DOCUMENT TEXT
────────
I know exactly when I haven’t been eating enough fruits and vegetables.
I will suddenly and inexplicably crave a large bowl of broccoli.
The truth is, I really love vegetables. The way they taste and make me feel from the inside out is unlike any other food. I credit this to my parents, who included a variety of veggies in all of my meals growing up. It wasn’t a chore to eat them because their presence on my plate wasn’t a big deal. Green, leafy vegetables and fruits like avocados and apples are as much a part of my adult diet as nachos, which frankly should be recognized as a well-rounded, versatile meal option for any occasion.
March is National Nutrition Month, and it’s a great time to talk about kids and food. According to the Washington State Department of Health, 30 percent of children in San Juan County are getting less than one serving of vegetables per day. According to nurse Julie Keeffe from the Community Health Plan of Washington, this is less than half of the nutrients their bodies need to reduce the risk of chronic diseases such as Type 2 diabetes, obesity, stroke, heart disease, high blood pressure and more.
We are blessed to live in a community where farm to table is a philosophy upheld in school cafeterias. But, that’s only part of the equation. Kids learn directly from parents and the adults around them, and when they don’t consume the recommended two to four servings of veggies and fruit per day, they are at a higher risk of developing chronic diseases later in life and stunting their physical development.
Here are some tips on engaging your children in eating healthy.
• Start a small garden. Kids can be picky eaters, but when they participate in growing their own food, they are more likely to eat it. Don’t have a yard? Try a tiny indoor garden.
• Include kids in grocery shopping. Create a list of things you need for the week such as proteins, fruits, vegetables and grains, and let your kids choose what they want to eat. It’s also fun to visit the farmers market (it opens the first weekend in May) to check out row upon row of colorful, locally grown produce.
────────
INFORMATION
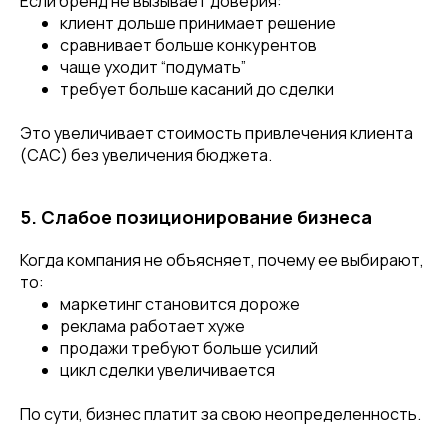
Если бренд не вызывает доверия:
клиент дольше принимает решение
сравнивает больше конкурентов
чаще уходит “подумать”
требует больше касаний до сделки
Это увеличивает стоимость привлечения клиента
(CAC) без увеличения бюджета.
5. Слабое позиционирование бизнеса
Когда компания не объясняет, почему ее выбирают,
то:
маркетинг становится дороже
реклама работает хуже
продажи требуют больше усилий
цикл сделки увеличивается
По сути, бизнес платит за свою неопределенность.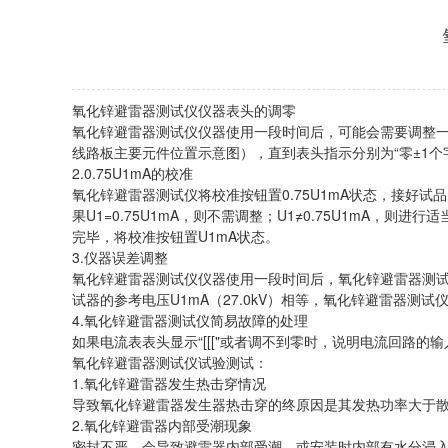
氧化锌避雷器测试仪仪器表头的调零
氧化锌避雷器测试仪仪器使用一段时间后，可能会需要调整一
线路板主要元件位置示意图），直到表头指示分别为“零±1个
2.0.75U1mA的校准
氧化锌避雷器测试仪将校准按钮置0.75U1mA状态，接好试
果U1=0.75U1mA，则不需调整；U1≠0.75U1mA
完毕，将校准按钮置U1mA状态。
3.仪器误差调整
氧化锌避雷器测试仪仪器使用一段时间后，氧化锌避雷器测试仪
试器的参考电压U1mA（27.0kV）相等，氧化锌避雷器
4.氧化锌避雷器测试仪简易故障的处理
如果电流表表头显示“[[["或者调不到零时，说明电流回路的输
氧化锌避雷器测试仪试验测试：
1.氧化锌避雷器发生热击穿情况
导致氧化锌避雷器发生器热击穿的终原因是其发热功率大于
2.氧化锌避雷器内部受潮现象
密封不严，会导致避雷器内部受潮，或安装时内部有水分浸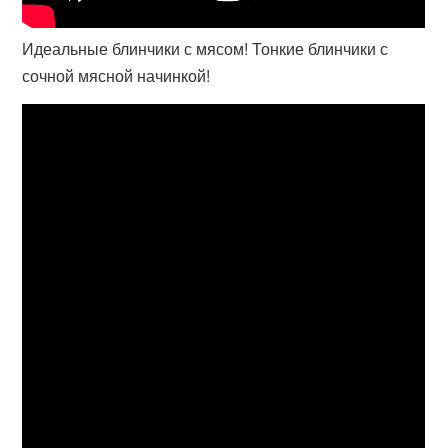
Идеальные блинчики с мясом! Тонкие блинчики с
сочной мясной начинкой!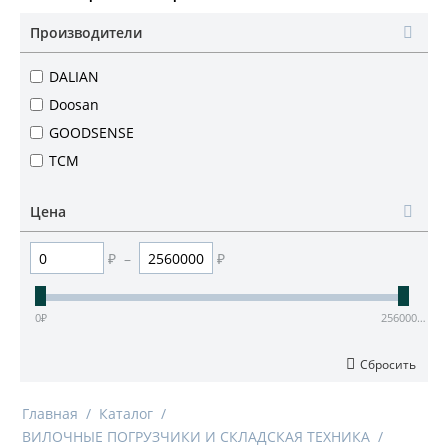
Производители
DALIAN
Doosan
GOODSENSE
TCM
Цена
₽
–
₽
0
₽
2560000
₽
Сбросить
Главная
/
Каталог
/
ВИЛОЧНЫЕ ПОГРУЗЧИКИ И СКЛАДСКАЯ ТЕХНИКА
/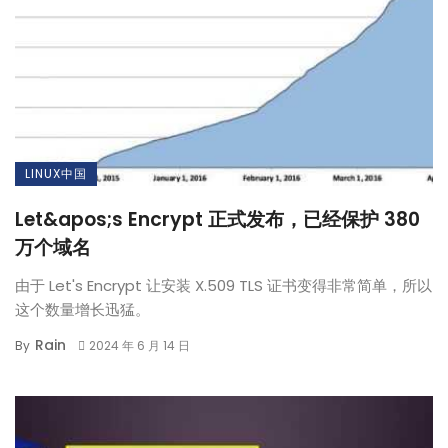
LINUX中国
Let&apos;s Encrypt 正式发布，已经保护 380
万个域名
由于 Let's Encrypt 让安装 X.509 TLS 证书变得非常简单，所以
这个数量增长迅猛。
Rain
By
2024 年 6 月 14 日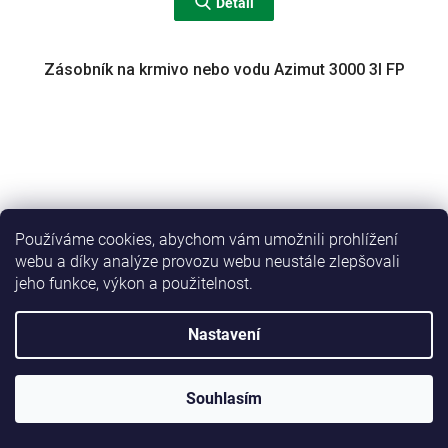
Detail
Zásobník na krmivo nebo vodu Azimut 3000 3l FP
Používáme cookies, abychom vám umožnili prohlížení
webu a díky analýze provozu webu neustále zlepšovali
jeho funkce, výkon a použitelnost.
Nastavení
Souhlasím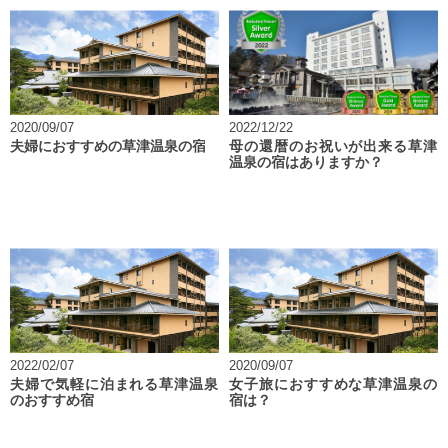
2020/09/07
2022/12/22
夫婦におすすめの草津温泉の宿
母の還暦のお祝いが出来る草津
温泉の宿はありますか？
2022/02/07
2020/09/07
夫婦で気軽に泊まれる草津温泉
女子旅におすすめな草津温泉の
のおすすめ宿
宿は？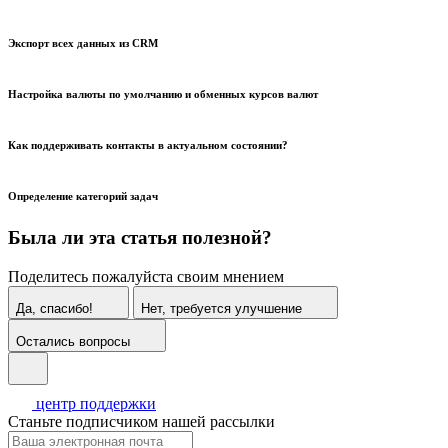
Экспорт всех данных из CRM
Настройка валюты по умолчанию и обменных курсов валют
Как поддерживать контакты в актуальном состоянии?
Определение категорий задач
Была ли эта статья полезной?
Поделитесь пожалуйста своим мнением
Да, спасибо!
Нет, требуется улучшение
Остались вопросы
центр поддержки
Станьте подписчиком нашей рассылки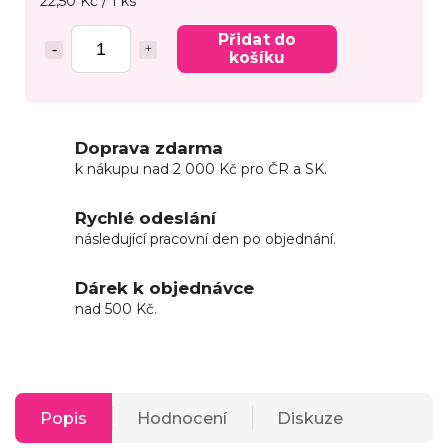
22,50 Kč / 1 ks
Přidat do
košíku
Doprava zdarma
k nákupu nad 2 000 Kč pro ČR a SK.
Rychlé odeslání
následující pracovní den po objednání.
Dárek k objednávce
nad 500 Kč.
Popis
Hodnocení
Diskuze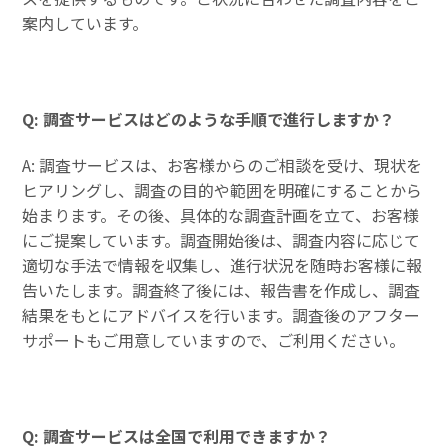
案内しています。
Q: 調査サービスはどのような手順で進行しますか？
A: 調査サービスは、お客様からのご相談を受け、現状を
ヒアリングし、調査の目的や範囲を明確にすることから
始まります。その後、具体的な調査計画を立て、お客様
にご提案しています。調査開始後は、調査内容に応じて
適切な手法で情報を収集し、進行状況を随時お客様に報
告いたします。調査終了後には、報告書を作成し、調査
結果をもとにアドバイスを行います。調査後のアフター
サポートもご用意していますので、ご利用ください。
Q: 調査サービスは全国で利用できますか？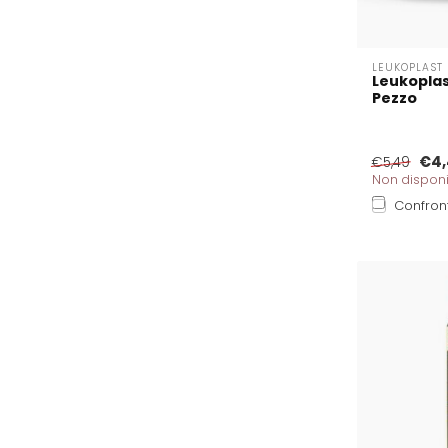
LEUKOPLAST
Leukoplas
Pezzo
€4,
€5,49
Non disponi
Confron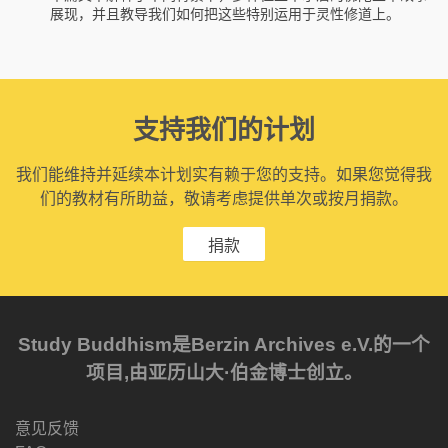
展现，并且教导我们如何把这些特别运用于灵性修道上。
支持我们的计划
我们能维持并延续本计划实有赖于您的支持。如果您觉得我
们的教材有所助益，敬请考虑提供单次或按月捐款。
捐款
Study Buddhism是Berzin Archives e.V.的一个
项目,由亚历山大·伯金博士创立。
意见反馈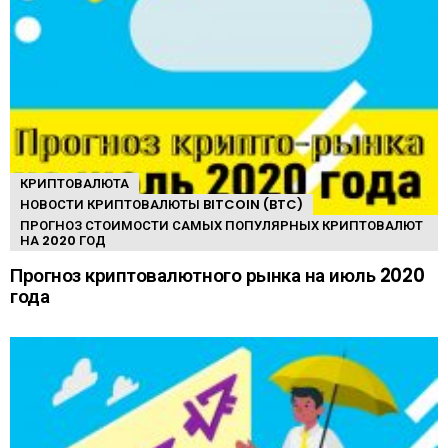
КРИПТОВАЛЮТА
НОВОСТИ КРИПТОВАЛЮТЫ BITCOIN (BTC)
ПРОГНОЗ СТОИМОСТИ САМЫХ ПОПУЛЯРНЫХ КРИПТОВАЛЮТ
НА 2020 ГОД
Прогноз криптовалютного рынка на июль 2020
года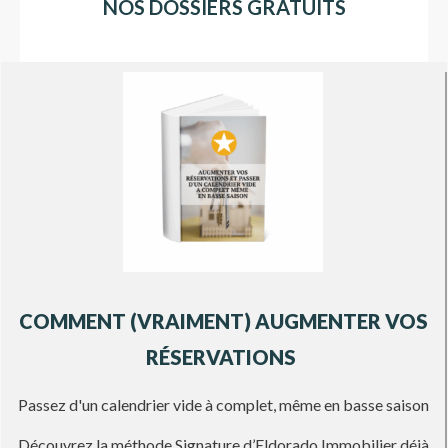
NOS DOSSIERS GRATUITS
COMMENT (VRAIMENT) AUGMENTER VOS
RÉSERVATIONS
Passez d'un calendrier vide à complet, même en basse saison
Découvrez la méthode Signature d’Eldorado Immobilier déjà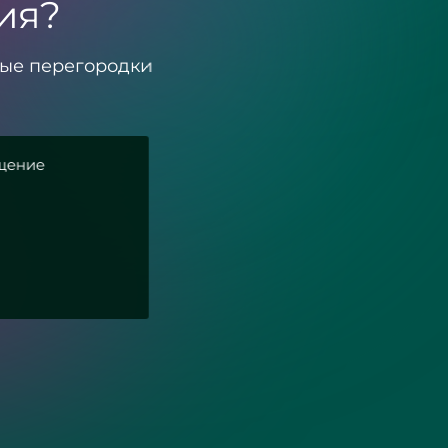
ия?
вые перегородки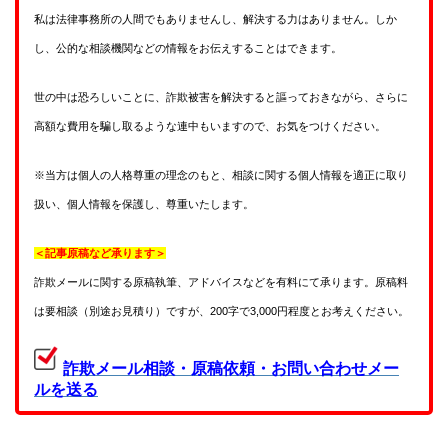
私は法律事務所の人間でもありませんし、解決する力はありません。しか
し、公的な相談機関などの情報をお伝えすることはできます。
世の中は恐ろしいことに、詐欺被害を解決すると謳っておきながら、さらに
高額な費用を騙し取るような連中もいますので、お気をつけください。
※当方は個人の人格尊重の理念のもと、相談に関する個人情報を適正に取り
扱い、個人情報を保護し、尊重いたします。
＜記事原稿など承ります＞
詐欺メールに関する原稿執筆、アドバイスなどを有料にて承ります。原稿料
は要相談（別途お見積り）ですが、200字で3,000円程度とお考えください。
詐欺メール相談・原稿依頼・お問い合わせメー
ルを送る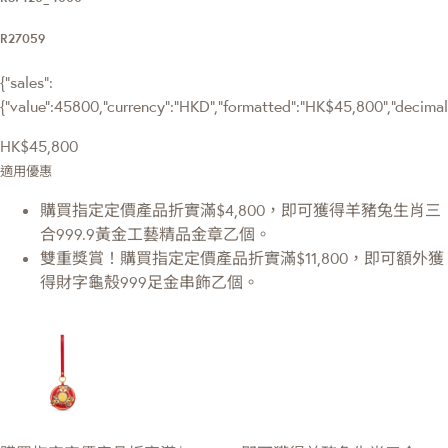
R27059
{"sales":
{"value":45800,"currency":"HKD","formatted":"HK$45,800","decimalPr
HK$45,800
適用優惠
購買指定定價產品折實滿$4,800，即可獲得羊豬兔生肖三
合999.9黃金工藝精品金章乙個。
雙重獎賞！購買指定定價產品折實滿$11,800，即可額外獲
得財字龜殼999足金串飾乙個。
────────
ASSIGNED TASK
Can you resume the column on kids and healthy eating, carrying it on after its tip about grocery shopping and the farmers market?

TASK ANSWER
• Both Island Market and the Orcas Food Co-op offer free fruit for patrons of the store. So grab a banana for your kiddos next time you go shopping.
• The Orcas Food Bank has many nutritious options and receives fresh produce donations from stores, farms and gardeners on the island.
• Talk to your kids about why healthy habits are important, and why you encourage eating healthy foods and physical activity.
• Make half your plate fruits and vegetables – fresh, frozen or canned. They add color, flavor and texture plus vitamins, minerals and fiber. Make two cups of fruit and 2.5 cups of vegetables your daily goal.
• Eat seafood twice a week. According to the Academy of Nutrition and Dietetics, fish and shellfish contain a range of nutrients including healthy omega-3 fats. Salmon, trout, oysters and sardines are higher in omega-3s and lower in mercury.
• Fix healthy snacks. This will sustain your energy levels between meals, especially when they include a combination of foods. Choose from two or more of grains, fruits, vegetables, dairy and protein. The Academy of Nutrition recommends raw veggies with low-fat cottage cheese, or a tablespoon of peanut butter with an apple or banana.